Articles of 2010
Still More To Learn About Amir Khan
What did we learn about Amir Khan Saturday night? That, more than anything else that happened before a sparse crowd of witnesses in Las Vegas, is the question of the moment in boxing.
Did we learn he has a great chin? Not sure about that because I’m not sure whether Marcos Maidana is quite the great puncher some have anointed him. You knock out 27 of the 31 fighters you’ve face you obviously have some kick in your fists but most of those victims hailed from the ‘Who He? Academy of Boxing,’ so you have to wonder because, frankly, three of the guys he couldn’t stop are the only ones that count.
Honestly, what can you tell anyone about Esmeraldo Jose Da Silva or Jairo Moura dos Santos? Do you know the difference between William Gonzalez and Speedy Gonzalez? Speedy’s faster.
So let’s look, for a moment, at whom he couldn’t finish. He couldn’t finish Khan in the 10th round despite rocking him early with a stunning overhand right and several nasty uppercuts. He wobbled the previously chin-challenged Khan but could not finish him then or over the next two rounds, which Maidana dominated in a losing cause because he was already so far behind it took a knockout to get his hand raised.
He also couldn’t stop, or even beat, Andreas Kotelnik and he couldn’t rid the ring early of the depleted former WBO champion DeMarcus “Chop Chop’’ Corley. In other words, against the best three fighters he’s faced he knocked no one out, although he did shake up Khan as if he was a martini in a mixer.
So was it Khan’s improved chin (a mandible which boxing people will tell you really can’t be improved upon beyond what God made it) or simply that Maidana is not as heavy handed as those 27 knockouts might have you think?
Khan, of course, subscribed to the former theory and why not after surviving a night that went from painfully easy for nine rounds to just plain painful over the final three?
“I took everything he gave me,’’ Khan said. “My chin was tested. I proved today I’ve got a chin.’’
Maybe or maybe what was proven is he now has a much better trainer in Freddie Roach than he had before and it was Roach’s teachings – both on how to protect that chin when rocked and how to hold on for two minutes when the sound of wind chimes are tinkling between your ears – that saved the day.
I would tend to lean toward the latter but that doesn’t mean Khan deserves no credit for his accomplishment. He had to hold on and he did. He had to not panic and he didn’t. He had to avoid the urge to try and slug it out and, with Roach’s sometimes stern rebukes, he found a way to avoid that dangerous inclination.
So what did we learn about Amir Khan Saturday night?
We learned he has one of boxing’s finest trainers in his corner and the value of that is beyond knowing. In my mind, we also learned Maidana (29-2, 27 KO) is no finisher when facing top quality competition. Had he hit most of his previous opponents with the shots he landed in that 10th round they would have fallen through the floor but that may say as much about them as it does about Maidana.
So we return to the question: What did we learn about Amir Khan Saturday night?
We learned he is what he says he is – which is a tough kid from Bolton, England who desperately wants to be great and that is a good thing.
We learned he belongs in the final equation in the junior welterweight division along with Timothy Bradley and Devon Alexander and that Maidana does not.
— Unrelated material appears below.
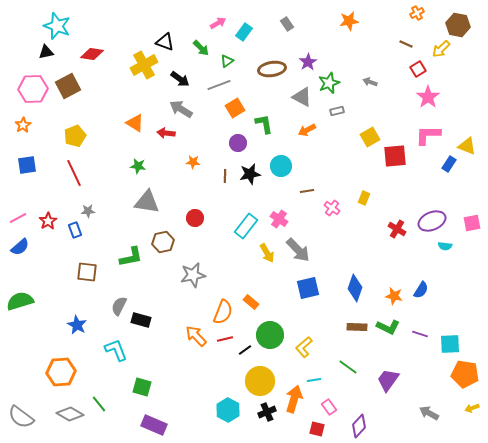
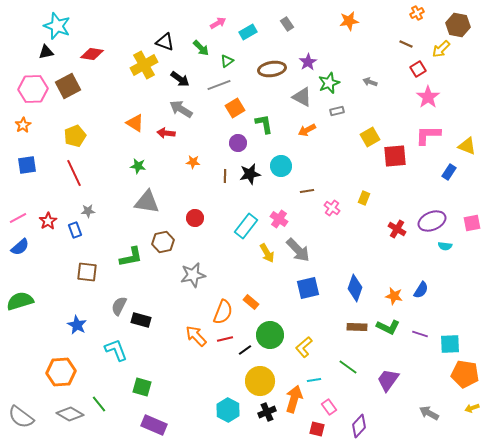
cyan rectangle at (244, 32): moved 4 px right; rotated 24 degrees clockwise
blue rectangle at (449, 164): moved 8 px down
After nine rounds, Maidana trailed by seven points on one card and five on the others. He was barely competitive, despite the occasional rousing moment when he would land a bomb or at least come close to landing one.
Then he nearly righted his ship with one right hand that badly wobbled Khan a minute into round 10. He had two minutes to find a way to finish off a bleeding and wobbly opponent and couldn’t do it. What that tells me is Marcos Maidana is not a world-class finisher more than that Khan’s chin has been reinforced with steel since Breidis Prescott knocked him silly in one round several years ago.
Khan also showed he will be competitive against the eventual Bradley-Alexander winner if they meet sometime next year after those two square off next month. Can he beat either of them?
Probably so.
Can he lose to either of them?
Probably so.
That, of course, is what makes the fight game interesting and is what will make that junior welterweight unification fight compelling because mystery sells in boxing as much as dominance does.
Saturday night, Amir Khan started out dominant and ended up mysterious. Either way he didn’t lose but he also didn’t answer all the questions about him. Only the future can do that but this much we do know – when he finally does get in the ring with either Bradley or Alexander the guy back in his corner will be dominant.
Maybe that presence of Roach plus his own considerable skills and work ethic will be enough to make him Britain’s next great star, a more skillful version of his boyhood idol, Naseem Hamed.
We’ll have to wait to know however because when they read the judges’ cards Saturday night we already knew who won. What we didn’t know for sure yet was who Amir Khan really is.